Data Center loss of power affecting many services
Incident Report for OSG Consortium
Resolved
All services have been restored at the affected data center.
Posted Apr 16, 2024 - 20:03 UTC
Update
We are continuing to investigate this issue.
Posted Apr 16, 2024 - 17:08 UTC
Investigating
The data center hosting many of the OSG's services lost power, specifically housing the Tiger kubernetes cluster. Some highlighted service outages:

- ap40.uw.osg-htc.org is not available at all.
- The OSPool central manager is down. This means that although ap21 and ap20 are operational, no new jobs will start but currently running jobs will continue to run.
- The OSDF federation will not work. Some accesses of the OSDF may work if the data is already cached on a cache, but the pelican client and the older stashcp will not work.

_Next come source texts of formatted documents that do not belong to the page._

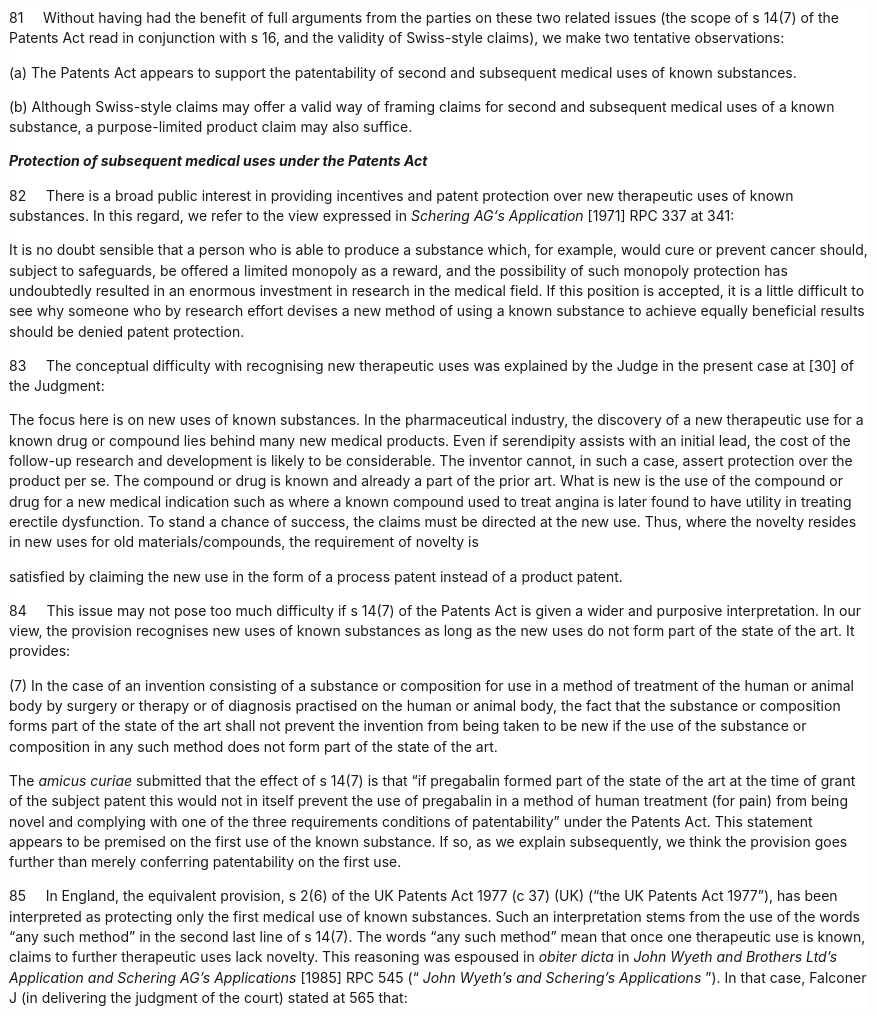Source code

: 81     Without having had the benefit of full arguments from the parties on these two related issues (the scope of s 14(7) of the Patents Act read in conjunction with s 16, and the validity of Swiss-style claims), we make two tentative observations: 

 (a) The Patents Act appears to support the patentability of second and subsequent medical uses of known substances. 

 (b) Although Swiss-style claims may offer a valid way of framing claims for second and subsequent medical uses of a known substance, a purpose-limited product claim may also suffice. 

**_Protection of subsequent medical uses under the Patents Act_** 

82     There is a broad public interest in providing incentives and patent protection over new therapeutic uses of known substances. In this regard, we refer to the view expressed in _Schering AG‘s Application_ [1971] RPC 337 at 341: 

 It is no doubt sensible that a person who is able to produce a substance which, for example, would cure or prevent cancer should, subject to safeguards, be offered a limited monopoly as a reward, and the possibility of such monopoly protection has undoubtedly resulted in an enormous investment in research in the medical field. If this position is accepted, it is a little difficult to see why someone who by research effort devises a new method of using a known substance to achieve equally beneficial results should be denied patent protection. 

83     The conceptual difficulty with recognising new therapeutic uses was explained by the Judge in the present case at [30] of the Judgment: 

 The focus here is on new uses of known substances. In the pharmaceutical industry, the discovery of a new therapeutic use for a known drug or compound lies behind many new medical products. Even if serendipity assists with an initial lead, the cost of the follow-up research and development is likely to be considerable. The inventor cannot, in such a case, assert protection over the product per se. The compound or drug is known and already a part of the prior art. What is new is the use of the compound or drug for a new medical indication such as where a known compound used to treat angina is later found to have utility in treating erectile dysfunction. To stand a chance of success, the claims must be directed at the new use. Thus, where the novelty resides in new uses for old materials/compounds, the requirement of novelty is 


 satisfied by claiming the new use in the form of a process patent instead of a product patent. 

84     This issue may not pose too much difficulty if s 14(7) of the Patents Act is given a wider and purposive interpretation. In our view, the provision recognises new uses of known substances as long as the new uses do not form part of the state of the art. It provides: 

 (7) In the case of an invention consisting of a substance or composition for use in a method of treatment of the human or animal body by surgery or therapy or of diagnosis practised on the human or animal body, the fact that the substance or composition forms part of the state of the art shall not prevent the invention from being taken to be new if the use of the substance or composition in any such method does not form part of the state of the art. 

The _amicus curiae_ submitted that the effect of s 14(7) is that “if pregabalin formed part of the state of the art at the time of grant of the subject patent this would not in itself prevent the use of pregabalin in a method of human treatment (for pain) from being novel and complying with one of the three requirements conditions of patentability” under the Patents Act. This statement appears to be premised on the first use of the known substance. If so, as we explain subsequently, we think the provision goes further than merely conferring patentability on the first use. 

85     In England, the equivalent provision, s 2(6) of the UK Patents Act 1977 (c 37) (UK) (“the UK Patents Act 1977”), has been interpreted as protecting only the first medical use of known substances. Such an interpretation stems from the use of the words “any such method” in the second last line of s 14(7). The words “any such method” mean that once one therapeutic use is known, claims to further therapeutic uses lack novelty. This reasoning was espoused in _obiter dicta_ in _John Wyeth and Brothers Ltd’s Application and Schering AG’s Applications_ [1985] RPC 545 (“ _John Wyeth’s and Schering’s Applications_ ”). In that case, Falconer J (in delivering the judgment of the court) stated at 565 that:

- OSG software repositories are offline.
- OSG accounting webpage gracc.opensciencegrid.org and all associated services is offline.

No data loss on any services is expected at this time, only a disruption of service.
Posted Apr 16, 2024 - 17:06 UTC
This incident affected: Software Repositories (Yum Repos, GridCF Repo, OSG Hub), Open Science Data Federation (StashCache Redirector, Data Federation Accounting Service, Caches), Accounting (GRACC Frontend, GRACC Backend, GRACC APEL Reporting), Websites (Display, Topology), Hosted GlideinWMS (IGWN GWMS Frontend, JLAB GWMS Frontend, GLUEX GWMS Frontend), OSPool (AP 40, AP 21, AP 20, OSPool GlidenWMS Frontend, Jupyter Notebooks), Kubernetes Infrastructure (Tiger), PATh Facility (AP 1, AP 1 Origin), Hosted CEs (Hosted CE Infrastructure), and GlideinWMS Factory.